Persuasion, boots will not liberate youth from booze

A suspect who was cornered at a pub operating during prohibited hours in Eldoret town, on July 02, 2015, morning, tries to escape through the roof during a crackdown that was also conducted on outlets selling alcohol without license. PHOTO | JARED NYATAYA | NATION MEDIA GROUP

What you need to know:

  • Five years after the repeal of the Chang’aa Prohibition Act, 1980, and its replacement with the sterner Alcoholic Drinks Control Act, 2010, the country is in the grip of the devil’s drink.
  • Youth still wet behind the ears are being seduced away from school by the aroma of alcohol, becoming sozzled zombies with a proclivity for sexual crimes against sheep, cows and other domestic animals.
  • Last year, to demonstrate his seriousness, the President tapped Mr John Mututho, the man who wrote the Alcoholic Drinks Control law, to implement it as chairman of Nacada.

The law is not helping Kenya fight alcoholism among the youth. Such is President Uhuru Kenyatta’s frustration that he has called in the paramilitary General Service Unit and MPs.

For four days, starting yesterday, a mix of commando tactics and political persuasion was being used in the former Central Province to achieve a cold-turkey shutdown of drinking dens enticing youth away from a life of opportunity and promise.

Five years after the repeal of the Chang’aa Prohibition Act, 1980, and its replacement with the sterner Alcoholic Drinks Control Act, 2010, the country is in the grip of the devil’s drink.

Locating bars and other drinking premises 300 metres away from nursery, primary and secondary schools — as by law required — was not sufficient to discourage youth. The President’s own MP says the number of bars in Gatundu South constituency is double that of schools, triple the number of butcheries.

Youth still wet behind the ears are being seduced away from school by the aroma of alcohol, becoming sozzled zombies with a proclivity for sexual crimes against sheep, cows and other domestic animals.

The kind of disorganised crime thriving now invites Kenya to borrow strong-arm tactics from the United States prohibition era. Between 1918 and 1933, during the life of the Thirteenth Amendment of the American Constitution, a total ban on the importation, manufacture and sale of alcohol spawned a period of national holiness and abstinence presided over by high priests like Al Capone.

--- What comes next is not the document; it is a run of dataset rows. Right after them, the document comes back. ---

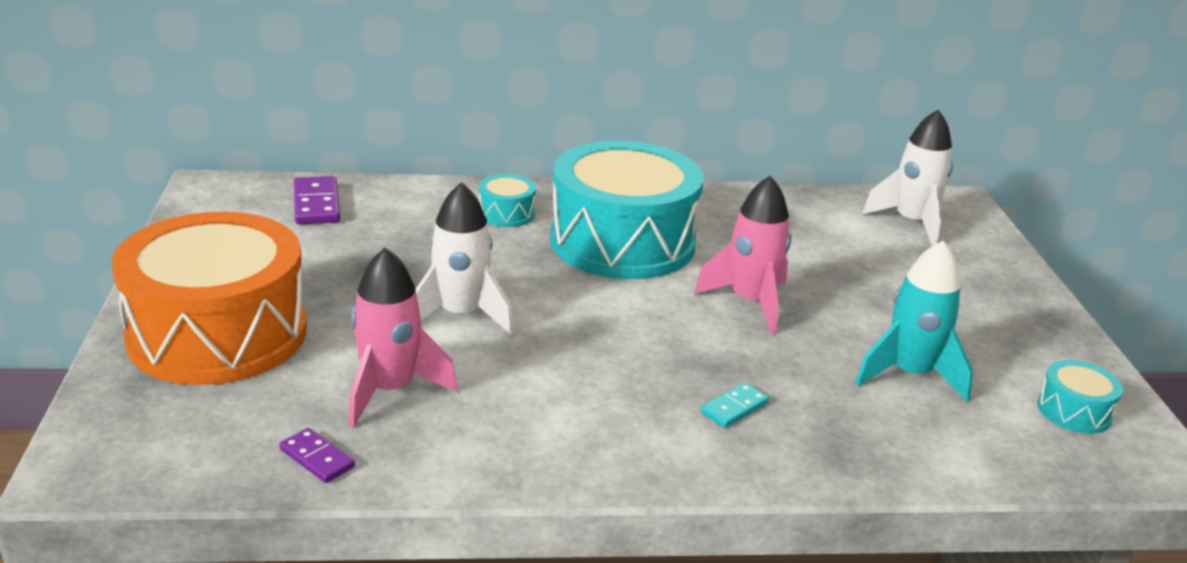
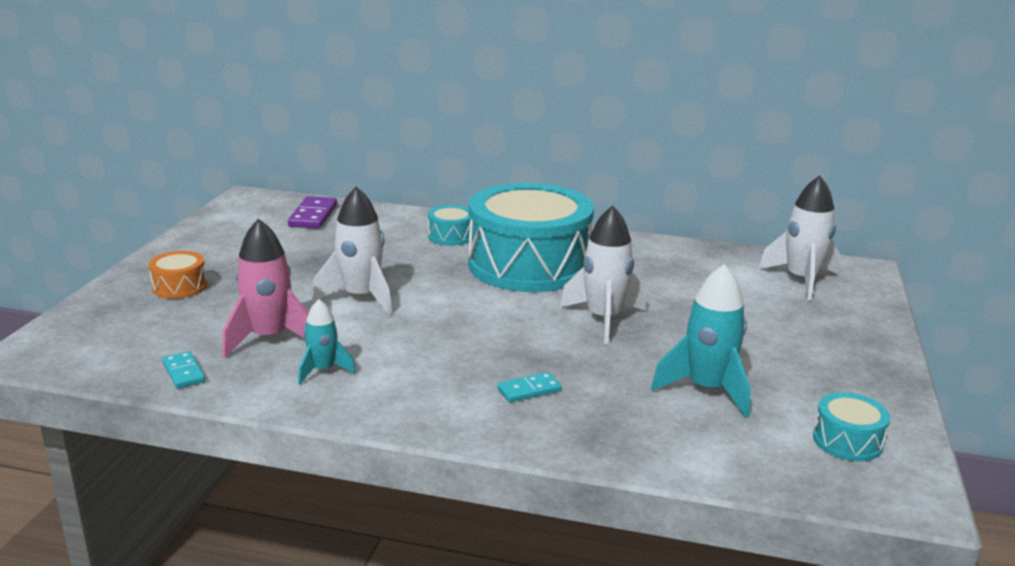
camera: 20 degrees right, 5 degrees down
orange drum [112,212,307,385] -> orange drum [148,251,207,299], size x0.40
purple domino [280,428,355,483] -> turquoise domino [162,351,205,389]
pink rocket [694,176,791,334] -> white rocket [560,206,646,344]
none -> turquoise rocket [298,299,356,385]

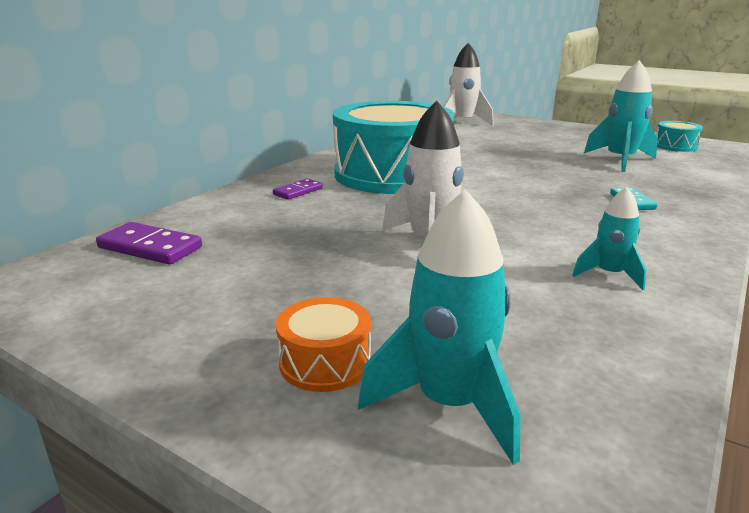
camera: 70 degrees left, 0 degrees up
turquoise domino [162,351,205,389] -> none
pink rocket [222,219,309,358] -> none
turquoise drum [428,205,473,246] -> purple domino [273,179,323,200]
white rocket [560,206,646,344] -> none
none -> turquoise rocket [358,189,521,465]

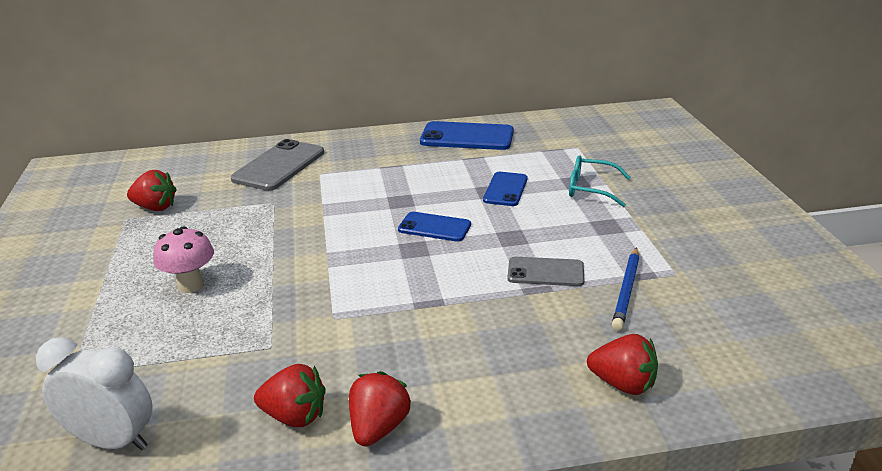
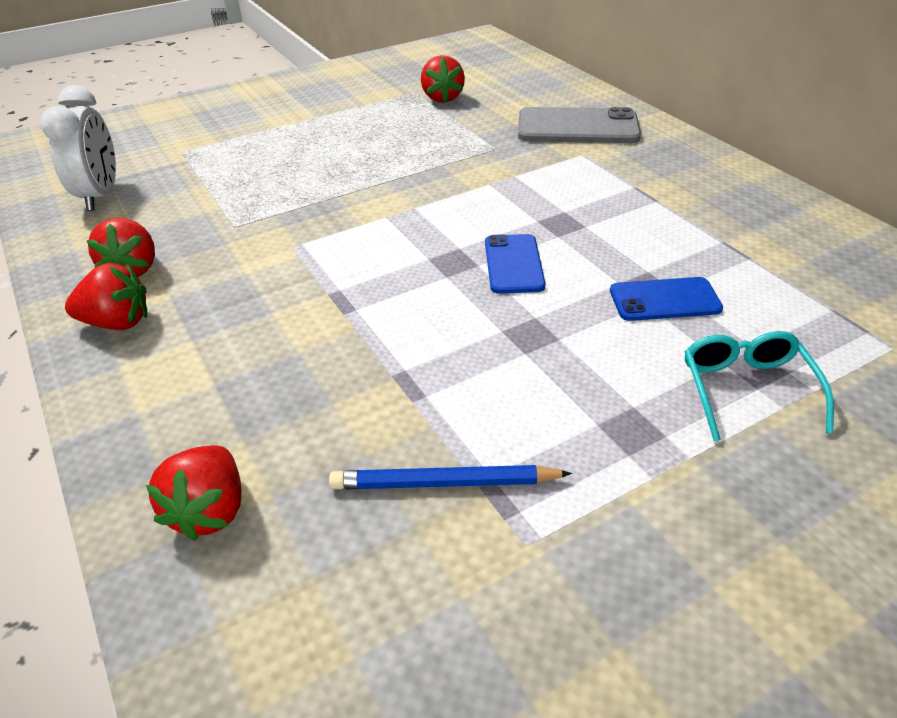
camera: 70 degrees right, 10 degrees up
pink mushroom [153,226,214,293] -> none
blue phone [420,121,514,150] -> none
grey phone [507,257,584,286] -> none

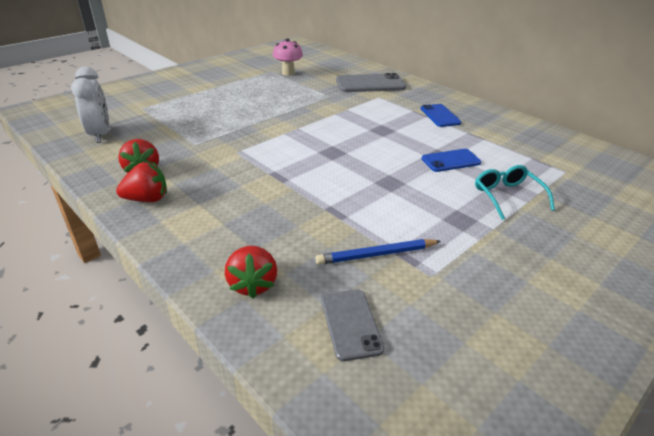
camera: 15 degrees left, 5 degrees down
red strawberry [421,55,465,103] -> pink mushroom [273,39,303,76]
blue phone [485,234,545,294] -> blue phone moved to [421,104,461,127]
none -> grey phone [321,289,384,361]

Obviously, some people do not take the President seriously — even when thousands of university students across the continent vote him as the best president in Africa. Around this time in 2013, he ordered all illicit brews wiped out in the former Central Province.

Last year, to demonstrate his seriousness, the President tapped Mr John Mututho, the man who wrote the Alcoholic Drinks Control law, to implement it as chairman of Nacada.

Still, devious people have tortured the law in every imaginable way to supply alcohol to youth without attracting the Sh150,000 fine or a year in jail sentence for selling to under 18s.

Where illegal manufacture of alcohol attracts Sh2 million or five years in jail, they have bent every rule in the book to remain barely legal. No one has ever paid the Sh10 million fine or is serving the 10 years in the can for adulterating alcohol, but Nacada says people are drinking low-priced spirits that “have a high alcohol content because they are the most available, affordable and accessible in the region”. Chang’aa and traditional liquor are in short supply.

Mr Mututho, who engineered the banning of alcohol in sachets and decreed that it be sold only in glass bottles no smaller in volume than 250 millilitres, is mocked by people staggering with their bootleg stashed in coat pockets. The Sh50,000 fine or six months in jail for the manufacturers and sellers is an empty threat.

The law restricted the sale of alcohol to six hours on weekday evenings, and nine hours on weekends and public holidays. Still, Nacada last year found that in the former Central Province, 60 per cent of alcohol was consumed before midday.

Although there is an administrative architecture of district alcoholic drinks regulation committees — with a district officer, a medical officer of health, the police boss, the representatives of the county government and two women and a man representing local residents as well as a Nacada official — they cannot interfere with people who are carrying out legitimate business activities.

The GSU’s Recce Squad should bring its commando training to kick down doors, break grills and pour out the poison to save youth and collect taxes.